You’ll have an idea of what Skip Novak’s brilliant “Cindy’s Condition” is if you can picture a famous celebrity like Lindsey Lohan or Miley Cyrus as a zombie (not perhaps a huge stretch of the imagination), with an agent willing to do anything so that the actress/singer he represents will continue to earn him a paycheck. The Cindy of the story is a “1990's Pop-Princess” who, after becoming a zombie, becomes a “new millennium DIVA.” She’s the type of zombie who is able to speak, sing, and in most ways act like she always has—but every once in a while, a part of her body might fall off, like her nose, and she’ll proceed to eat it, as she does at the beginning of the tale. Anyone who seeks to be her paramour does so at his own risk; she will kill and eat them, as well. Face lifts and boob jobs are one thing—talk about your “high maintenance” chicks.
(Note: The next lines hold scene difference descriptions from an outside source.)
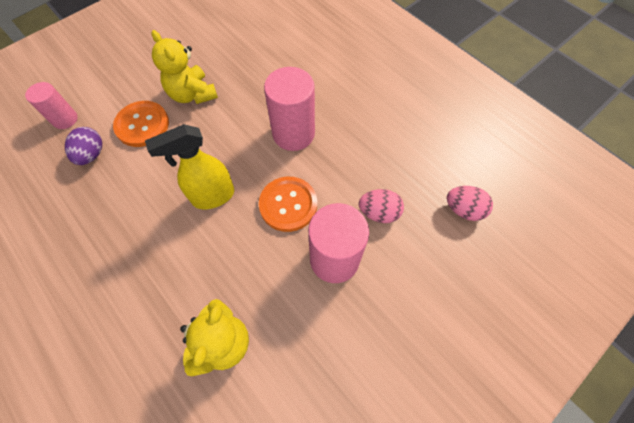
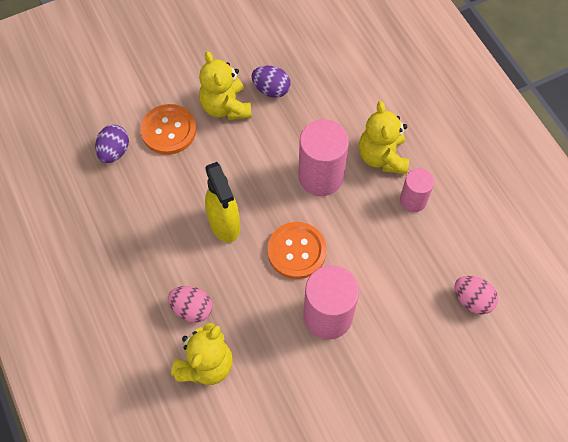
camera: 15 degrees right, 0 degrees up
(65, 119) = (93, 106): pink cylinder -> pink cylinder (413, 200)
(213, 196) = (224, 224): yellow spray bottle -> yellow spray bottle turned 105 degrees counterclockwise
(231, 72) = (271, 89): none -> purple egg
(343, 106) = (382, 157): none -> yellow teddy bear
(379, 213) = (385, 282): pink egg -> pink egg (192, 309)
I really loved reading “Bone Manor Revisited” by Dave Brockie. I hadn’t read anything by this author before, possibly because he is best known as the lead singer of the shock metal group GWAR and has just recently published his first novel, Whargoul, from Eraserhead Press. In “Bone Manor Revisited,” Brockie makes a massive, ancient, macabre manor/hotel—called Bone Manor—a character in its own right. He gives Bone Manor a back story, and the details about the many people who have been murdered there in various gruesome ways reminds me of other infamous spooky literary hotels, like Rose Red and the Stanley Hotel (which actually exists in Colorado), as well as the horror fiction of Stephen King. The first-person narrator of the story is fiendishly cool, and the back story of how his face became so disfigured is another highlight.
Jonathan Maberry’s “The Wind Through the Fence” posits what America would be like after a zombie apocalypse. What sorts of jobs would be available to the humans left alive? What would they eat, when society is falling further and further into the Dumpster, and there are no farmers left to continue to feed the remaining humans?
Maberry answers these burning questions and more: the remaining humans would try their best to build a fence to keep the zombies separated from them. They would try to reclaim territory from the zombies, and keep building the fence to include whatever land they’ve reclaimed. Food is a critical issue, as it is becoming more and more scarce. When some of the humans, like the tale’s main protagonist and first-person narrator, begins to wonder where the constant moaning sounds that are in the air day and night originate from—almost like a mournful wind—the result is another great short story from one of today’s most famous horror authors.